_Provided text_.
There may have been more disastrous starts to a Championship match, but watching Pliskova it was very difficult to summon one to mind.

Barty would have been aiming to force enough points off the Czech’s serve to tip the balance in her favour, yet for a long while very little force was required. Fourteen long points were lost before Pliskova got on the board. 

Her game is first-strike tennis, all about the serve and the power, but initially the big gun simply imploded. Her service – the weapon around which her game is built – had the sting of a butterfly, without the good looks.

Even allowing for a recovery towards the end of the first set, she won a grim 36% of points off her first serve in that opening chapter.

What the Czech absolutely did not want was to allow Barty to move her around the court, because in a battle of finesse she was sure to fall victim to the Australian’s slice, made for the low bounce of grass.

But in the opening skirmishes, her own game turned to stone. Before the final, her coach Sascha Bajin spoke of how Pliskova can “appear cold” on court, but he was referring to her habitually impenetrable countenance rather than being frozen with nerves.

For four games, it was gruesome to watch. Would this be a repeat of the Rome final this year, where Pliskova succumbed to Iga Swiatek in a double bagel horror show?

But then Barty got just a little tight, and two of the three games the Czech got on the board in that opening set were breaks. Nonetheless, the Australian regained her composure to serve it out to love.

These two had met six times at Tour-level before this encounter, with Barty leading 4-2, including all of the last three matches. But it was positively bizarre to recall that in the most recent pair of encounters Barty was required to come back from a set down.

The writing appeared to be on the wall in neon-lit letters when the No.1 seed cemented her advantage with an early break in the second. But Pliskova was inching back, and she levelled with the kind of return which saw her through against Aryna Sabalenka in the semi-finals. Next game she fired down her fastest serve of the match, and with a three-game streak she was in it.

At last – at last! – Pliskova had rediscovered the rich vein of form which had fed her progress through The Championships. She came in to this Fortnight having fallen out of the top ten for the first time in five years, and her return to that elite group was already guaranteed.

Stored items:

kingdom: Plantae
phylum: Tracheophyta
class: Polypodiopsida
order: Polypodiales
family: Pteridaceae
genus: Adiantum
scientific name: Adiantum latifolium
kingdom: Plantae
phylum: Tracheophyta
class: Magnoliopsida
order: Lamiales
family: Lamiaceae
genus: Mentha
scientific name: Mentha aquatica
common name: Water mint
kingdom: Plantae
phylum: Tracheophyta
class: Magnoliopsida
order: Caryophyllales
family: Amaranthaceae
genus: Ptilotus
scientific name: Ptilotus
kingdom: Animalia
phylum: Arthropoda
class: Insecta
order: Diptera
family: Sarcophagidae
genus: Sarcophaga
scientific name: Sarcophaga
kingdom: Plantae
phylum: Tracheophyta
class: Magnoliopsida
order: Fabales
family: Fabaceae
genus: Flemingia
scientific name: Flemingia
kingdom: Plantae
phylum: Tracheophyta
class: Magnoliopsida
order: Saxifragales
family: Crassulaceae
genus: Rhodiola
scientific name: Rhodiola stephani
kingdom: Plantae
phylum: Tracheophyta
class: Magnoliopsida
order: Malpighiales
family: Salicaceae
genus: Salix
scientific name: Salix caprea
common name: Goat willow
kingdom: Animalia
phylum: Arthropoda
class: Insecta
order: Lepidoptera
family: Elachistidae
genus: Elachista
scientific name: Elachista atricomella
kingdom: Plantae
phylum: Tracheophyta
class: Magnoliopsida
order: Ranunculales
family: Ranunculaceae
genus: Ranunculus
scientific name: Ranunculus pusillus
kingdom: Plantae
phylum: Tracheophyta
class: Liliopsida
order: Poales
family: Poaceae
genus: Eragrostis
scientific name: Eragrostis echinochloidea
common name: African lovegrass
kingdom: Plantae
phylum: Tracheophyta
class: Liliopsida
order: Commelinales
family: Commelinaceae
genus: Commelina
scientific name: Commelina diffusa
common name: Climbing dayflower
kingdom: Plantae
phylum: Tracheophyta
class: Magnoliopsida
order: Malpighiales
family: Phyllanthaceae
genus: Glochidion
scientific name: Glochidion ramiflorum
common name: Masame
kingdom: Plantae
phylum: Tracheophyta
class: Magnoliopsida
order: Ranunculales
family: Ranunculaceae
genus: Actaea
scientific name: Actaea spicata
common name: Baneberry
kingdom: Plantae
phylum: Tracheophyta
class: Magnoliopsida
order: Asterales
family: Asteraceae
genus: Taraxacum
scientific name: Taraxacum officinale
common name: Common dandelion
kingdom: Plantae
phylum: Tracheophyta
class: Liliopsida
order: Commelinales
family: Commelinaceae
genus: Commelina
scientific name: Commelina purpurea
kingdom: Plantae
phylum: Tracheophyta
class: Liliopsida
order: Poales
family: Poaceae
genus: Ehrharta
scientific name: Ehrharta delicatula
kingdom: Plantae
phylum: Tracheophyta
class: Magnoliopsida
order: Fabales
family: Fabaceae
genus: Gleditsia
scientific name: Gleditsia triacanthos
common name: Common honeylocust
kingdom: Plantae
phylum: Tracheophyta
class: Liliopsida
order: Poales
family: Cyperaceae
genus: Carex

_Assignment A_. Condense the paragraph of the match report beginning "The writing appeared to be on the wall" into a shorter version that keeps its main facts.
_Assignment B_. Write what follows the final sentence of the match report on the Barty–Pliskova final.

_Response area A_. After the No.1 seed broke early in the second set to strengthen her lead, Pliskova began to recover. She leveled with the type of return that had carried her past Aryna Sabalenka in the semi-finals, then hit her fastest serve of the match in the following game. A three-game run brought her back into contention.

_Response area B_.
But if she was to lift the trophy here, she would need to become the first woman to win a Grand Slam by defeating both the No.1 and No.2 seeds since Svetlana Kuznetsova at Roland-Garros in 2009.

At 5-5, Pliskova’s aces were back. But when Barty had her chance, the signature slice was relentless and Pliskova – like so many – wilted beneath its pressure. It seemed the Australian’s time had come, but a loose game denied her. In the breaker, Pliskova was roaring herself on, and the crowd roared with her as she forced the decider.

The stage was set for a classic showdown. In her semi-final against Sabalenka, once Pliskova had gained control in the second set she never looked back. But this time it was as if the effort of getting back in the match had drained her of too much, and Barty did not have to be at her best to grab the early break.

So much of the story of this match seemed to be about Pliskova. But this was Barty’s story too. Winning Wimbledon is many a player’s goal, but the Roland-Garros champion of 2019 is so committed to her ambitions that this year she is spending at least six months away from home to avoid the long quarantine necessary on any return.

Injuries halted her in Rome and Paris, and the hip injury she sustained at Roland-Garros made it touch-and-go that she would get to the All England Club at all, never mind come through seven rounds.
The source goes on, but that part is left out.